◆ **Exercise**
How many lines in the records below contain the word "total"? Reply with the number alone.

◆ **Extracted entries**
————

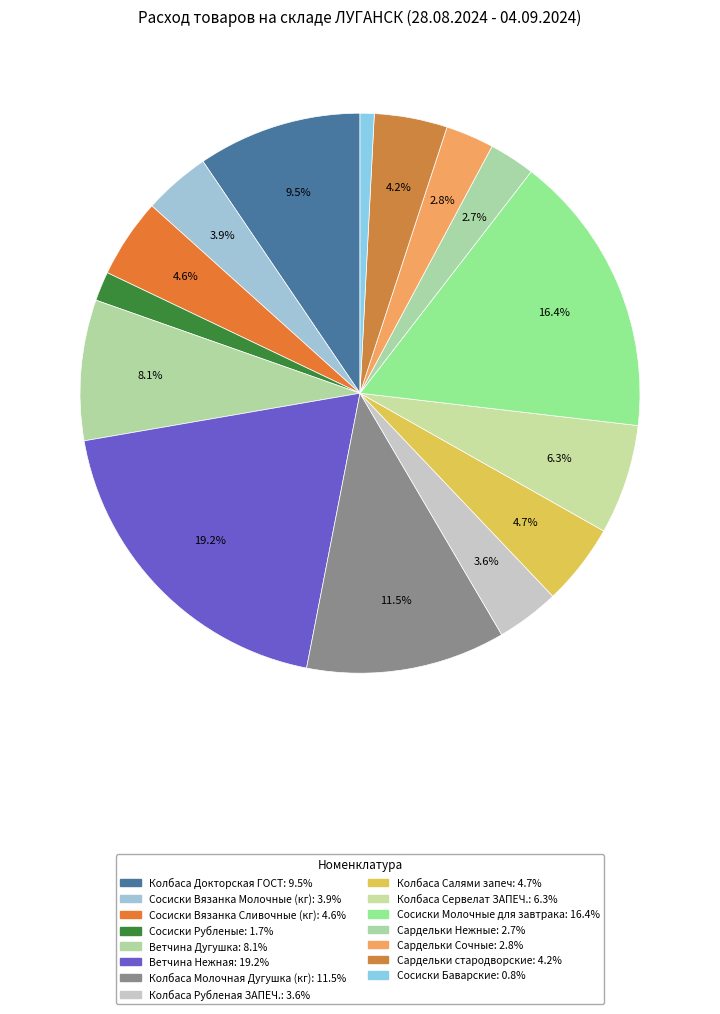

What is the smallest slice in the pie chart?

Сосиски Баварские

————

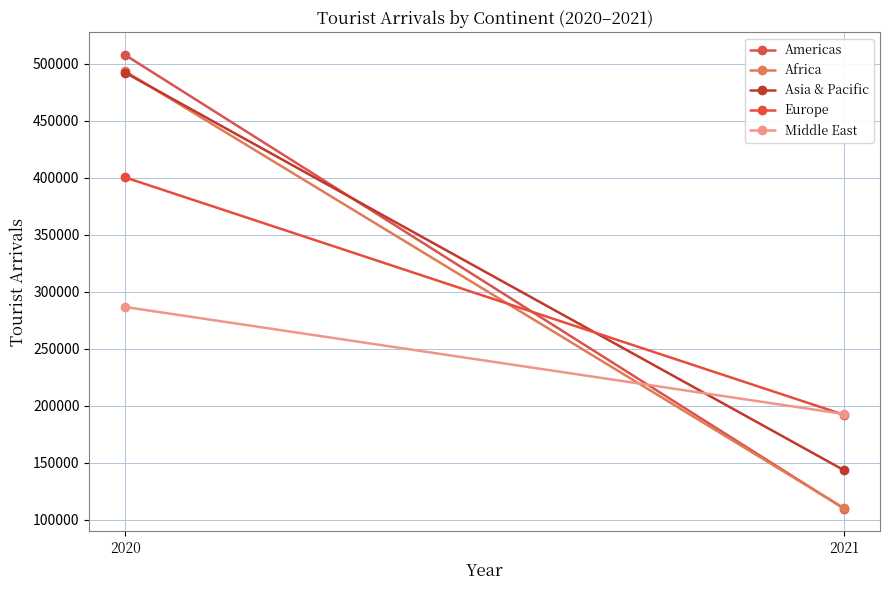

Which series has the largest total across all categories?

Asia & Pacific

————

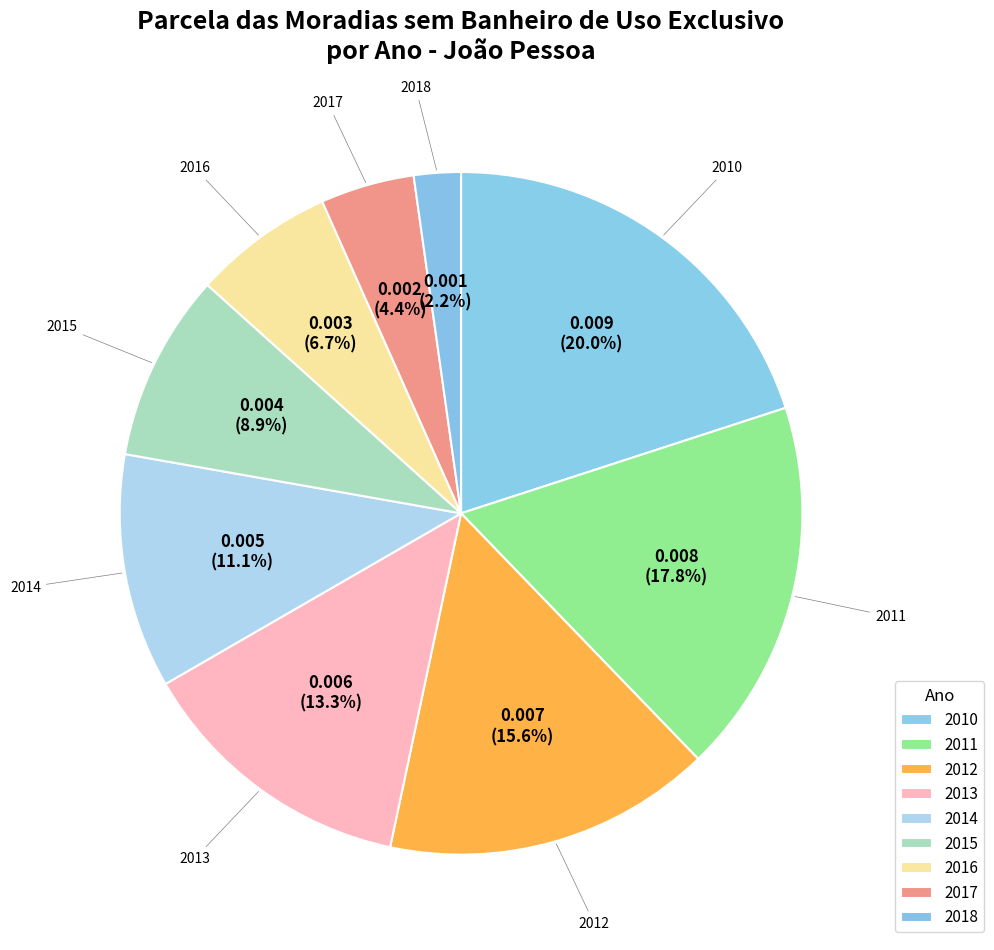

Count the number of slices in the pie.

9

————

◆ **Problem solution**
1